[Start of Attachment]

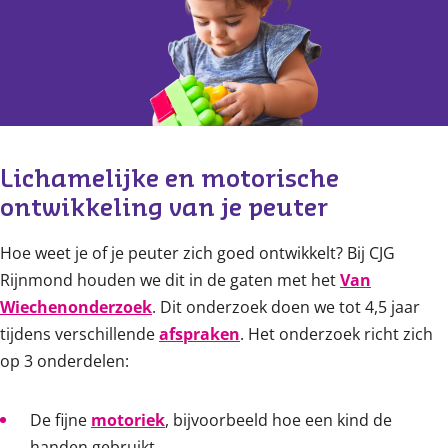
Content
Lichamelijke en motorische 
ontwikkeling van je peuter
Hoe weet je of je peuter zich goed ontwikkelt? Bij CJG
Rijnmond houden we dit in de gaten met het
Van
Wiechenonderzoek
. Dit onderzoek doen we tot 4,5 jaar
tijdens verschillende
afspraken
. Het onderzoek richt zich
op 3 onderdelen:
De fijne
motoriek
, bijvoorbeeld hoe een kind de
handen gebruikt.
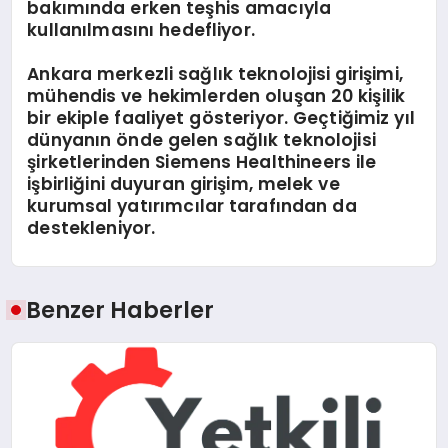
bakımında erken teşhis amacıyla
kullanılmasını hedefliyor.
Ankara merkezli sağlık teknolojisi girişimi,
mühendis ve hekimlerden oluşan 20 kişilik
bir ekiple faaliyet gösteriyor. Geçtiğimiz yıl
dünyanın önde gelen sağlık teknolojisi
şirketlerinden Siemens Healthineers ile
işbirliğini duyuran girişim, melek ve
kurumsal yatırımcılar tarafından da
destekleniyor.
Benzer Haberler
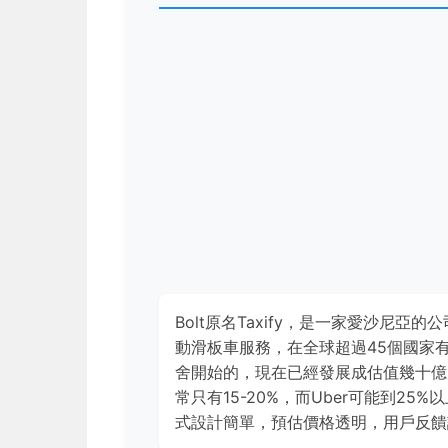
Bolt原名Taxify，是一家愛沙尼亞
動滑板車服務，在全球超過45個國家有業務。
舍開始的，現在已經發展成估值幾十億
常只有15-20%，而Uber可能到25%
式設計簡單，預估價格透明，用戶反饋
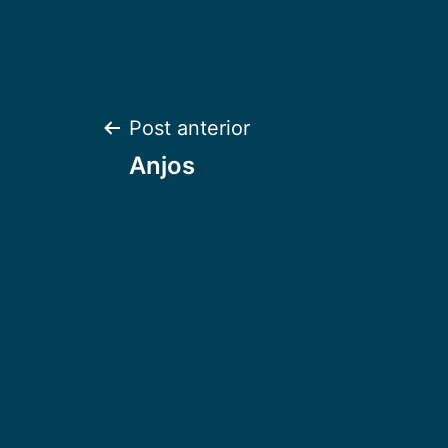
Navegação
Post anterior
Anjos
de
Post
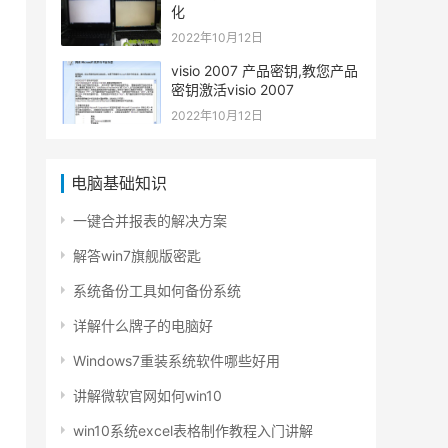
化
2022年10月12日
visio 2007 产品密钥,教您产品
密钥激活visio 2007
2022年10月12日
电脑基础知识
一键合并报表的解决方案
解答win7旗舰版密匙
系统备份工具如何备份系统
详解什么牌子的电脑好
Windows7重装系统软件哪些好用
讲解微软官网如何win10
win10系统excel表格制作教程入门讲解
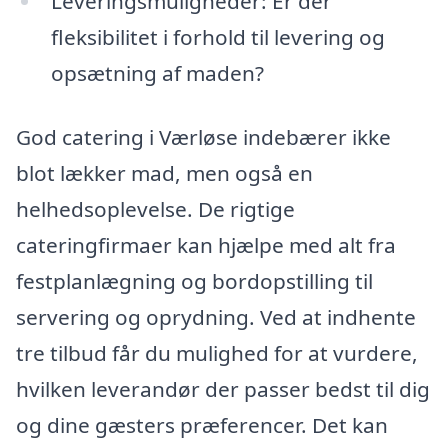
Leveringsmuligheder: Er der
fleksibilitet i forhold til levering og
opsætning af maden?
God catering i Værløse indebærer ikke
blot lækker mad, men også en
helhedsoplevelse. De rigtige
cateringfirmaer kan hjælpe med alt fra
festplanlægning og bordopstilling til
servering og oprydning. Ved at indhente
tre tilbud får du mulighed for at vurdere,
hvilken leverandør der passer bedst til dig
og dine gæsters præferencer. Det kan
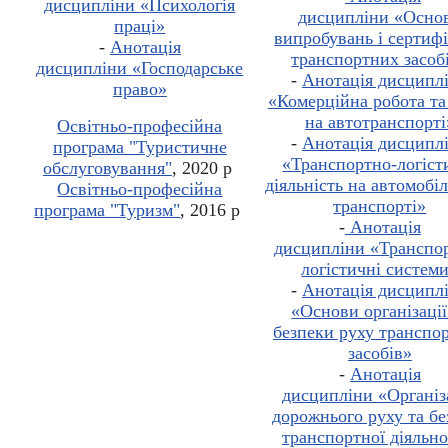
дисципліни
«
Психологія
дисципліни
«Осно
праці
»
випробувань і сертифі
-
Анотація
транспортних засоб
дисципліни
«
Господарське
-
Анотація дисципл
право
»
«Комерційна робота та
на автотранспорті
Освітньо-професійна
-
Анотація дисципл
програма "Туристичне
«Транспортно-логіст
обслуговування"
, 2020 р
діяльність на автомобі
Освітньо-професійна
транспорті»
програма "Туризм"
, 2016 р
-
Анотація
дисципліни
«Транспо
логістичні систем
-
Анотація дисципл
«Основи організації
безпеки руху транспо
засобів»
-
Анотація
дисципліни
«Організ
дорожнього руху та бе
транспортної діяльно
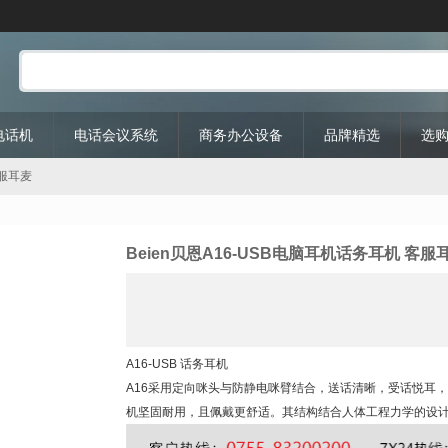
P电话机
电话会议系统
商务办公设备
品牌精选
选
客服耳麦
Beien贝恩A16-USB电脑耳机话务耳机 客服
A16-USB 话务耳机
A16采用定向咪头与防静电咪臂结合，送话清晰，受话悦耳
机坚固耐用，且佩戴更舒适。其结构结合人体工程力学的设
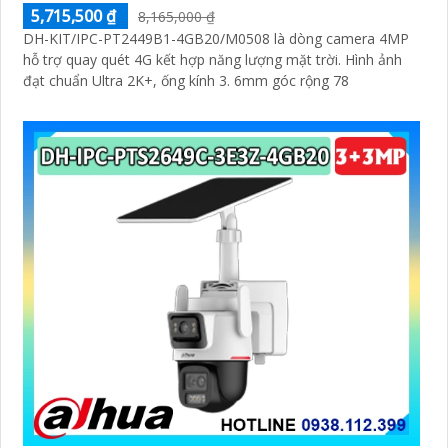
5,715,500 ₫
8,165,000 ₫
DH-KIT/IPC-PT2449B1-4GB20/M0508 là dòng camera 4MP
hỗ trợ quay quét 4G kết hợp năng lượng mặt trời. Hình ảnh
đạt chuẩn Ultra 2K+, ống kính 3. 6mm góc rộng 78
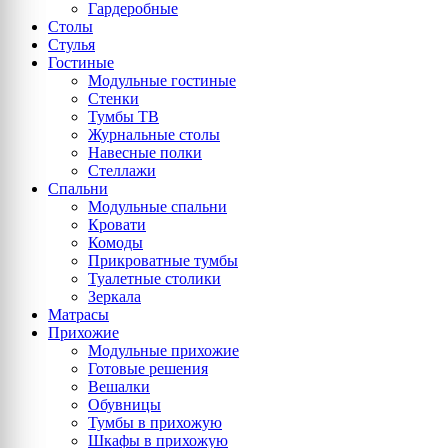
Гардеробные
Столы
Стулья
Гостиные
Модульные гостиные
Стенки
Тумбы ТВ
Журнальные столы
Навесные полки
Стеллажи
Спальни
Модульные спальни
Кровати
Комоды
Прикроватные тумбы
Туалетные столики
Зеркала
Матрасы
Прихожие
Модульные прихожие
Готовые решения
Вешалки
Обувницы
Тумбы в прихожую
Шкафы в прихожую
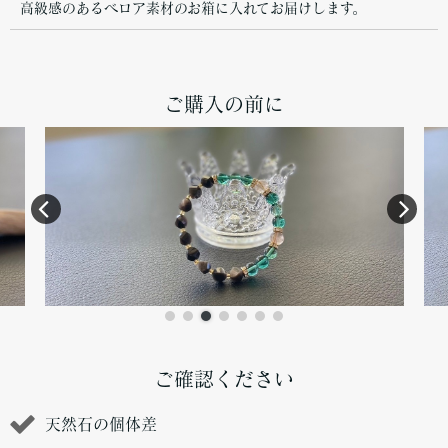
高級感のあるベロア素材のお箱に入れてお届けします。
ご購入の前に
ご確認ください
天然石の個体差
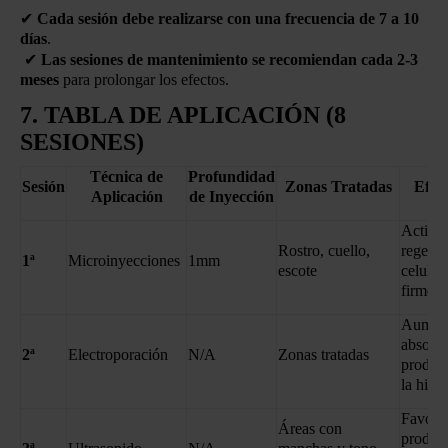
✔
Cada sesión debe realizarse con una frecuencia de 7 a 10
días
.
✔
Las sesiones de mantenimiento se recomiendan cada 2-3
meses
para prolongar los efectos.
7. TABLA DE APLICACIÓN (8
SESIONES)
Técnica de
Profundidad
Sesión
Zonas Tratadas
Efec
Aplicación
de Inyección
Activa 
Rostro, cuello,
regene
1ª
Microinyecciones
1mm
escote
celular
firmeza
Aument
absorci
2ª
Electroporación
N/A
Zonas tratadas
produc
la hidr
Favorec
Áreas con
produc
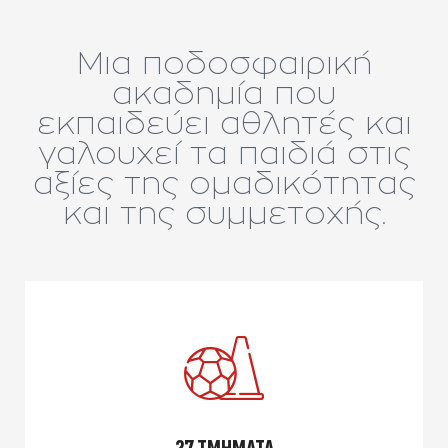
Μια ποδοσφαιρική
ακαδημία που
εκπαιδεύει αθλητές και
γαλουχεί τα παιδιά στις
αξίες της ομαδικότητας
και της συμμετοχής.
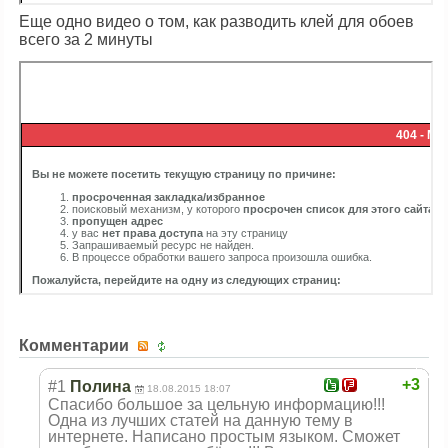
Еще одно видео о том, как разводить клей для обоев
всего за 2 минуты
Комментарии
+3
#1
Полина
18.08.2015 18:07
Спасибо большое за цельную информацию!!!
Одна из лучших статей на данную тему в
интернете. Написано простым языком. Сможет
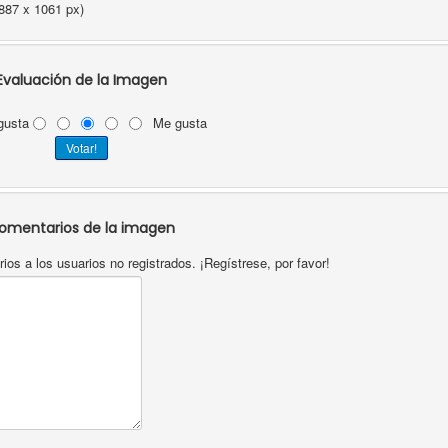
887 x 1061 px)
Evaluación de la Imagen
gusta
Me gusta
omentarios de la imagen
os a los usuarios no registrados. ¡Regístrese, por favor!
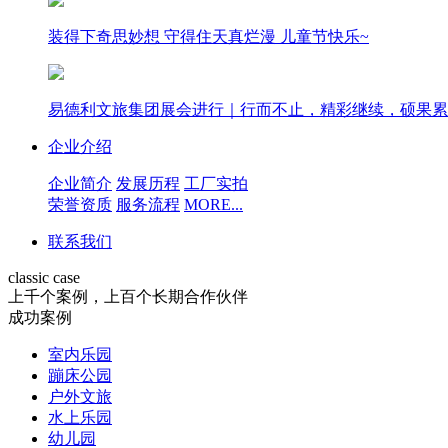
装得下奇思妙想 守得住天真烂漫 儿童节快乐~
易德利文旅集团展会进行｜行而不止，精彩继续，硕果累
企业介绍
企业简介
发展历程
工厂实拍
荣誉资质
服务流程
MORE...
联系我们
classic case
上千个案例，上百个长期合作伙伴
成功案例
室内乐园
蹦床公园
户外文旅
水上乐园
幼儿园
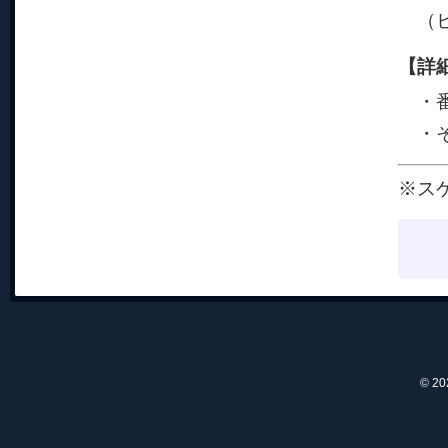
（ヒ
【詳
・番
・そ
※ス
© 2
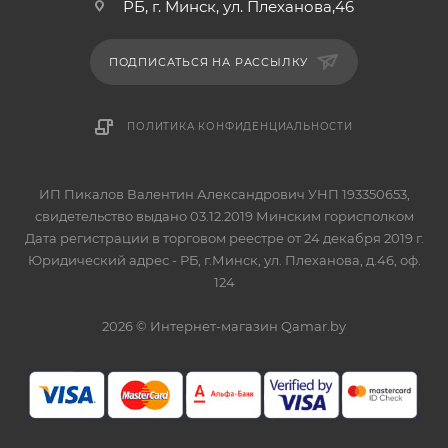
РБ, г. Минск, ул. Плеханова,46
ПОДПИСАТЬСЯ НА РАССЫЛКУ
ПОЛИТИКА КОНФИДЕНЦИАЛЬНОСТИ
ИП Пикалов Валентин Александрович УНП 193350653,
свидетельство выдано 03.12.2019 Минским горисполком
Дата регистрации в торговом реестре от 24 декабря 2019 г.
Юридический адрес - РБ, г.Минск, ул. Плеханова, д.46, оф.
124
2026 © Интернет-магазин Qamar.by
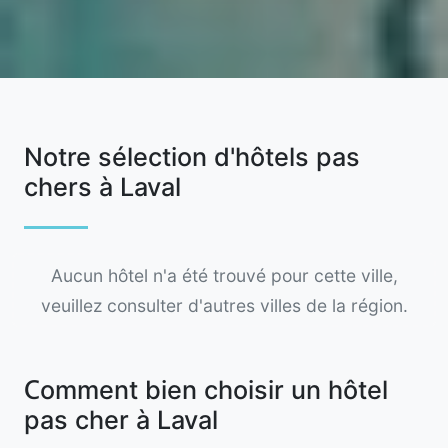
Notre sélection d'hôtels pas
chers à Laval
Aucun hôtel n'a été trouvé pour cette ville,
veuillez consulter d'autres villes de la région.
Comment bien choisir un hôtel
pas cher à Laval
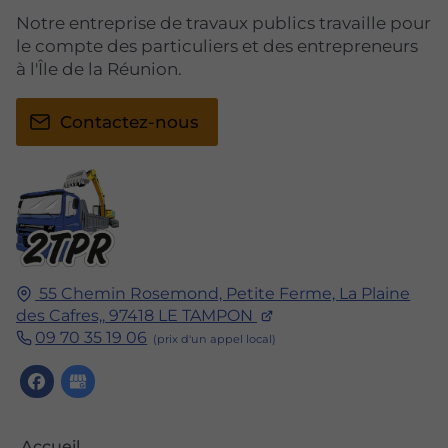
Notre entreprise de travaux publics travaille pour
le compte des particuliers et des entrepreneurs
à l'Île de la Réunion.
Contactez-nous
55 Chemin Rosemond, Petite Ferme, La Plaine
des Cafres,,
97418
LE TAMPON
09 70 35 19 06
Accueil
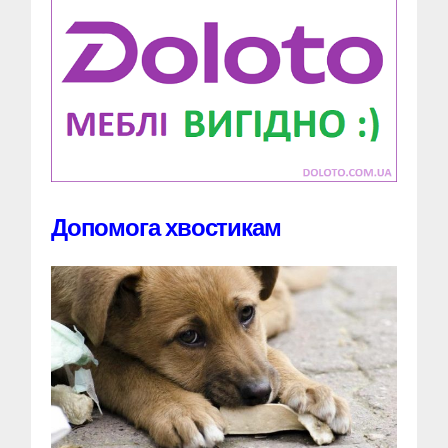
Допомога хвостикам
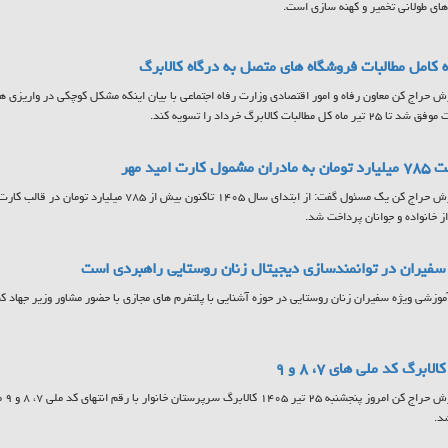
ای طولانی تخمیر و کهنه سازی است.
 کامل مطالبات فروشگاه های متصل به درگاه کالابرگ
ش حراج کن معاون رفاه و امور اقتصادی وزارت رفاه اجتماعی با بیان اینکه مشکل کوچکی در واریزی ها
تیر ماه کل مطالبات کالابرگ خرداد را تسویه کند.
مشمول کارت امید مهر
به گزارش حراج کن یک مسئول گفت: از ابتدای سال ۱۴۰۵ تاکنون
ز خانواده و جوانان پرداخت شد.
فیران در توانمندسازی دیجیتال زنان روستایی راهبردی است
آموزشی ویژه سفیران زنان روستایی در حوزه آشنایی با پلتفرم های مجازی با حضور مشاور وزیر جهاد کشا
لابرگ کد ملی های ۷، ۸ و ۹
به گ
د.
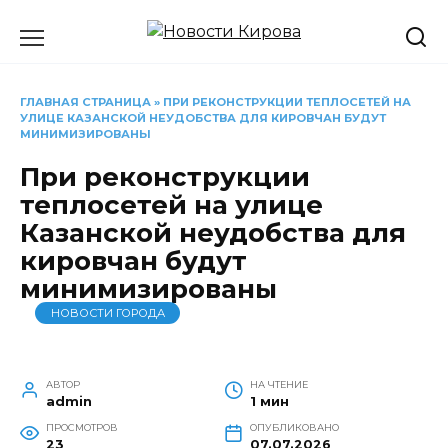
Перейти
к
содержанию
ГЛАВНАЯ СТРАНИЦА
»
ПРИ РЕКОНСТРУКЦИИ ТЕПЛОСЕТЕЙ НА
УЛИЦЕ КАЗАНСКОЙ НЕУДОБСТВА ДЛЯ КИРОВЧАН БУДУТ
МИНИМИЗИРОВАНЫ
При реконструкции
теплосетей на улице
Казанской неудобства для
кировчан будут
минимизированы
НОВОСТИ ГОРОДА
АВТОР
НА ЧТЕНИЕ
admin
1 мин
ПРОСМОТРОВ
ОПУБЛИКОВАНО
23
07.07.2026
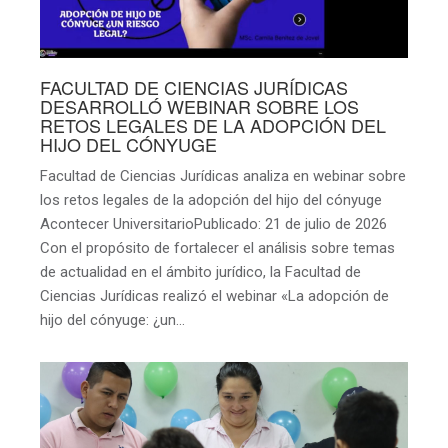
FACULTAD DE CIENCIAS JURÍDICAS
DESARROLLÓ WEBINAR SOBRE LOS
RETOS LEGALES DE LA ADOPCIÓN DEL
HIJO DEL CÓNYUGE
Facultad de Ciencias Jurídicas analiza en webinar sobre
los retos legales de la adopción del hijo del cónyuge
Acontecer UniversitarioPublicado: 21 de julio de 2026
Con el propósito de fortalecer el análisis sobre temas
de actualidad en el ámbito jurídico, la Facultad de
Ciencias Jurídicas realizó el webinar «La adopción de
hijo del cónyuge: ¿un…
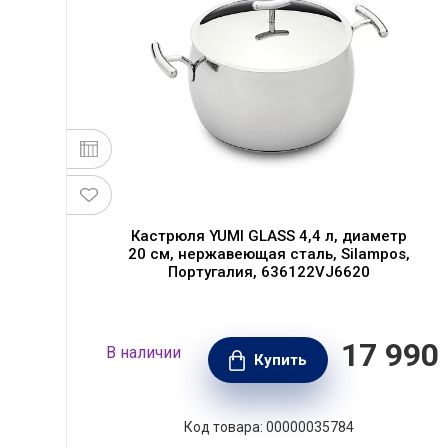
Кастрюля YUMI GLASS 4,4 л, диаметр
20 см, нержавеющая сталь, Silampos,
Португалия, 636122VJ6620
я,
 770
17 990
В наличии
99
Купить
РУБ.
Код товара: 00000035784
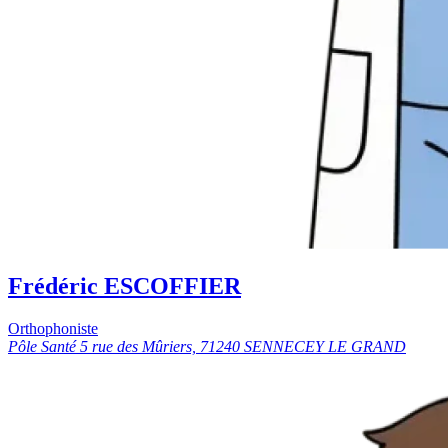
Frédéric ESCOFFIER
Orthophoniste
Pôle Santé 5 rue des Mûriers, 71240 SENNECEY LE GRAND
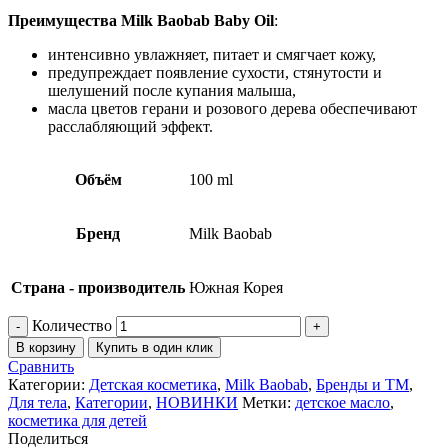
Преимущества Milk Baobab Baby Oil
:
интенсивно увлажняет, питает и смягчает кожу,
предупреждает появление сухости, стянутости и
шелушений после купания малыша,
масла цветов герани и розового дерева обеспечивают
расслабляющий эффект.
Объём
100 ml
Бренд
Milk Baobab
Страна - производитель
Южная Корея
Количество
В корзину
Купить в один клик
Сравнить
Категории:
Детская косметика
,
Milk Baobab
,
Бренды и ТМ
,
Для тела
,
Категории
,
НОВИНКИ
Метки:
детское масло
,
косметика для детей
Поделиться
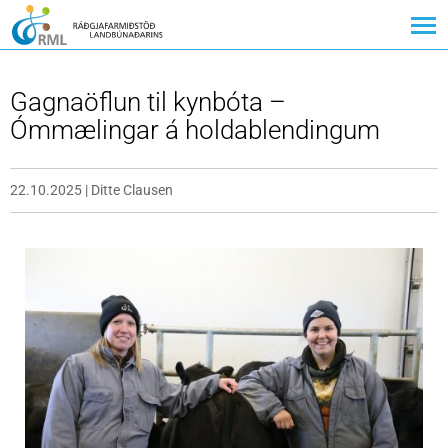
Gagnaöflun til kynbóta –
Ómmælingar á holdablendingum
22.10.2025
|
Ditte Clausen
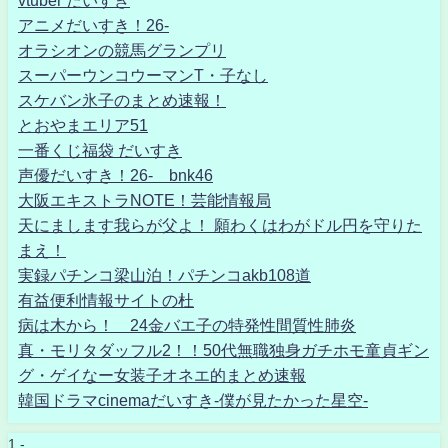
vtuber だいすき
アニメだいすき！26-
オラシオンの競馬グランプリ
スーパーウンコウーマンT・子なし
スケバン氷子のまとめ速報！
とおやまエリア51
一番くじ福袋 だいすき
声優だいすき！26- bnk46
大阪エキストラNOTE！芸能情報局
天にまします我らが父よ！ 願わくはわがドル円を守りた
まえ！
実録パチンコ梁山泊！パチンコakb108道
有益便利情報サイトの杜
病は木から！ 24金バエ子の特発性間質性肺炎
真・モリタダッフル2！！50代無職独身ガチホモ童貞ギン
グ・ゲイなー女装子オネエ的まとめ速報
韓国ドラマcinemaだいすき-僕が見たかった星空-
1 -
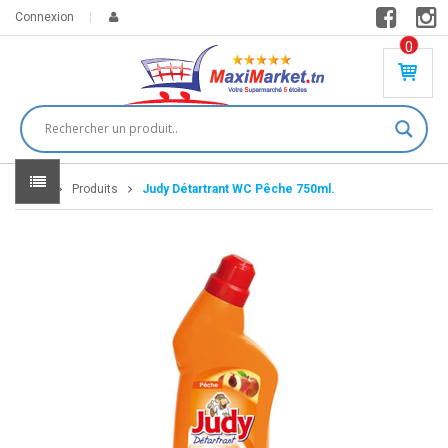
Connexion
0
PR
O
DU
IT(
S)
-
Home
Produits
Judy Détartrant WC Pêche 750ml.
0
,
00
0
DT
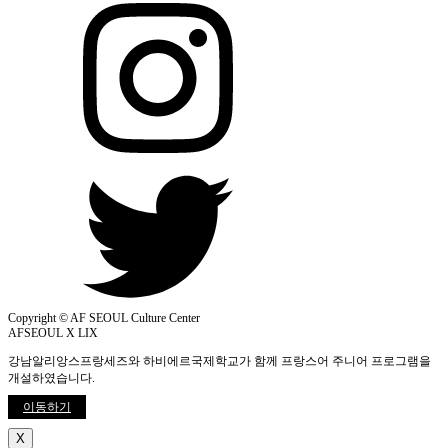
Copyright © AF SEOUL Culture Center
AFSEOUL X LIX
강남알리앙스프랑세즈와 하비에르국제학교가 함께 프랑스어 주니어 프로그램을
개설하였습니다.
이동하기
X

[End of Attachment]

Please write out again, word for word, everything from the start of the lines above down to and including the line containing "handen gebruikt.". Leave the pictures out.

* **Answer to this exercise**
Content
Lichamelijke en motorische 
ontwikkeling van je peuter
Hoe weet je of je peuter zich goed ontwikkelt? Bij CJG
Rijnmond houden we dit in de gaten met het
Van
Wiechenonderzoek
. Dit onderzoek doen we tot 4,5 jaar
tijdens verschillende
afspraken
. Het onderzoek richt zich
op 3 onderdelen:
De fijne
motoriek
, bijvoorbeeld hoe een kind de
handen gebruikt.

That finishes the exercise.